Enseignant d’histoire-géographie à l’Institution Sainte-Marthe Saint-Front (Bergerac), formateur d’enseignants et créateur de podcasts pédagogiques, Arnold Desaintjean a régulièrement recours à l’intelligence artificielle pour corriger ses copies. Non pour gagner du temps, mais pour fournir des commentaires plus précis à ses élèves.

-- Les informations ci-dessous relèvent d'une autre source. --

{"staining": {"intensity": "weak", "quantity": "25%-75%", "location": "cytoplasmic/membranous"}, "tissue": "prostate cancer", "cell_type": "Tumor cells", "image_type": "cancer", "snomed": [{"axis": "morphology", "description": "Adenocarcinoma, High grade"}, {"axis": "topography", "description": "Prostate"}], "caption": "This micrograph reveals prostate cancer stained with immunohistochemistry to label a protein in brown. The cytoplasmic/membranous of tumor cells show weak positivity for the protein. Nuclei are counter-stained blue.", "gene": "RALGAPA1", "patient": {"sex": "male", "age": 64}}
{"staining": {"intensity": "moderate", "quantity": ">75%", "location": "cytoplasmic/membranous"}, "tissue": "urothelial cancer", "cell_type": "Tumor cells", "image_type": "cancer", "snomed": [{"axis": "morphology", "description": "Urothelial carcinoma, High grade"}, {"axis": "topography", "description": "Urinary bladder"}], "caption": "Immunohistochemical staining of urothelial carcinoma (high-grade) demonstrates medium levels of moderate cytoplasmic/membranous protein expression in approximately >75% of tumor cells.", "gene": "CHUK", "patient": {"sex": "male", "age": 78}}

Longtemps perçue comme une menace pour le métier d’enseignant, l’intelligence artificielle peut aussi devenir un atout lorsqu’elle est utilisée de manière réfléchie et éthique. Dans le domaine de l’évaluation, elle peut notamment aider les enseignants à fournir des retours plus détaillés et personnalisés. C’est pour ces raisons qu’Arnold Desaintjean, enseignant d’histoire-géographie, s’est tourné vers cette technologie. « J’utilise régulièrement l’outil EvalIA parce qu’il s’agit d’une solution proposant des retours détaillés et personnalisés pour les élèves, avec un abonnement accessible. J’avais auparavant testé d’autres outils, notamment pour enregistrer des feedbacks vocaux. Mais cette approche s’est révélée peu efficace : seuls 20 % de mes élèves prenaient le temps d’écouter mes commentaires, alors que leur enregistrement me demandait un investissement considérable », explique-t-il. EvalIA lui est donc apparu comme une alternative plus pertinente, non pas parce qu’elle corrige plus vite les copies, mais parce qu’elle améliore la qualité des retours adressés aux élèves.
Pas de gain de temps
Concrètement, l’outil qu’il a choisi d’adopter permet aux enseignants de corriger leurs copies de façon manuelle ou de s’appuyer sur une pré-correction réalisée par l’IA. Contrairement à ce que l’on pourrait imaginer, l’IA ne lui fait pas gagner de temps dans la correction. Corriger une pile de copies lui prend sensiblement le même temps qu’auparavant. « En revanche, l’IA produit des feedbacks beaucoup plus riches que ceux que je rédigerais à la main. Là où je me contentais parfois d’un simple signe dans la marge ou d’une remarque succincte, l’outil génère un commentaire explicatif détaillé », souligne-t-il. Il configure également l’IA pour adopter un ton proche du sien (par exemple en tutoyant les élèves) et surtout pour ne pas leur donner directement les réponses : « Les commentaires les orientent vers les notions à retravailler. L’idée est qu’ils construisent eux-mêmes leur correction. »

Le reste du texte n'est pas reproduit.